→ Text excerpt
::::
A hundred years after the disaster, it's worth remembering why the Titanic loomed so large for so long in the public mind—what made it, according to Walter Lord, "The greatest news story of modern times." Lord, whose 1955 book "A Night to Remember" remains the essential Titanic account, wrote: "Here was the 'unsinkable ship'—perhaps man's greatest engineering achievement—going down the first time it sailed," and taking with it many of the most notable people of the day. "If this supreme achievement was so terribly fragile, what about everything else?" Lord asked. "People have never been sure of anything since." The Titanic century soon devolved into world wars, atomic anxiety and an angst rooted in the worry that our machines may not be entirely within our control.

This year, instead of sinking into a celebration of catastrophic kitsch, it's worth restoring the Titanic to its rightful place as a most modern memento mori. What should we remember? Steven Biel, in his cultural history of the Titanic, aptly highlighted Henry Adams's response to the tragedy: "Nature jeers at us for our folly."

1 comment:

  1. Paulette CopperstoneJanuary 27, 2012 at 7:12 AM

    Thank you for putting the Titanic story in the right perspective. It is such a sad story and so odd that the same thing happened just this month in Italy, 100 years later - hitting an obstacle; a supposedly "unsinkable" ship; no drills for passengers, etc.
::::
→ Material supplied

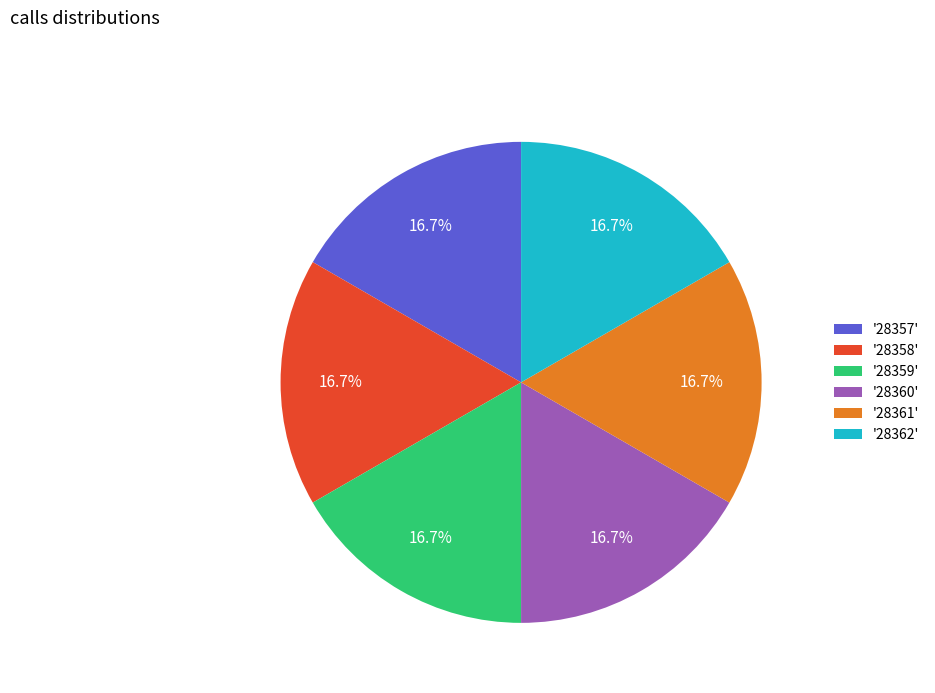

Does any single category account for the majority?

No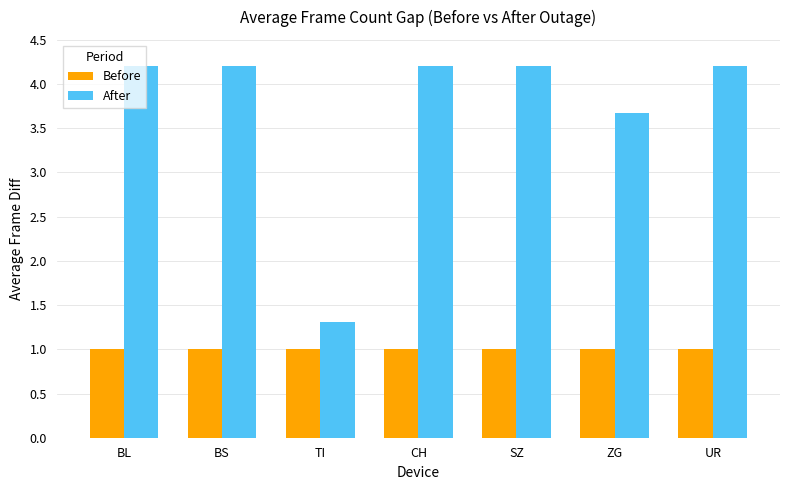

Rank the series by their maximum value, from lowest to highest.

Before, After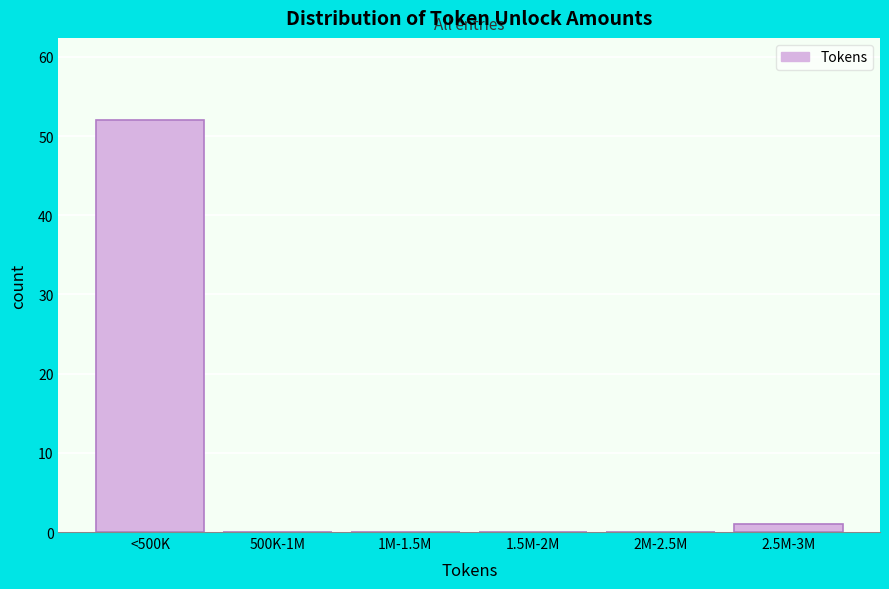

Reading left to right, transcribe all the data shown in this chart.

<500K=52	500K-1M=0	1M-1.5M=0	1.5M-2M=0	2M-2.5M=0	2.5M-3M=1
::::
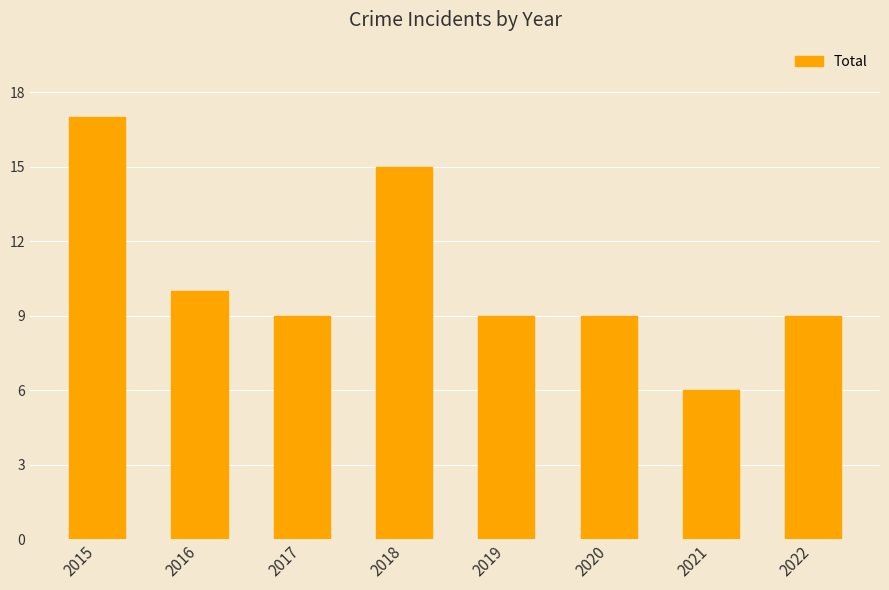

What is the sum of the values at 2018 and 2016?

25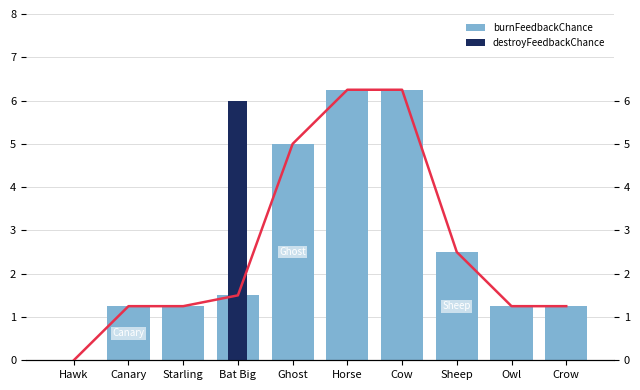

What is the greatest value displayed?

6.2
::::
→ Problem statement
Reproduce the Titanic passage starting at "A hundred years" and ending at "within our control.", substituting "technical feat" for "engineering achievement".

→ Task answer
A hundred years after the disaster, it's worth remembering why the Titanic loomed so large for so long in the public mind—what made it, according to Walter Lord, "The greatest news story of modern times." Lord, whose 1955 book "A Night to Remember" remains the essential Titanic account, wrote: "Here was the 'unsinkable ship'—perhaps man's greatest technical feat—going down the first time it sailed," and taking with it many of the most notable people of the day. "If this supreme achievement was so terribly fragile, what about everything else?" Lord asked. "People have never been sure of anything since." The Titanic century soon devolved into world wars, atomic anxiety and an angst rooted in the worry that our machines may not be entirely within our control.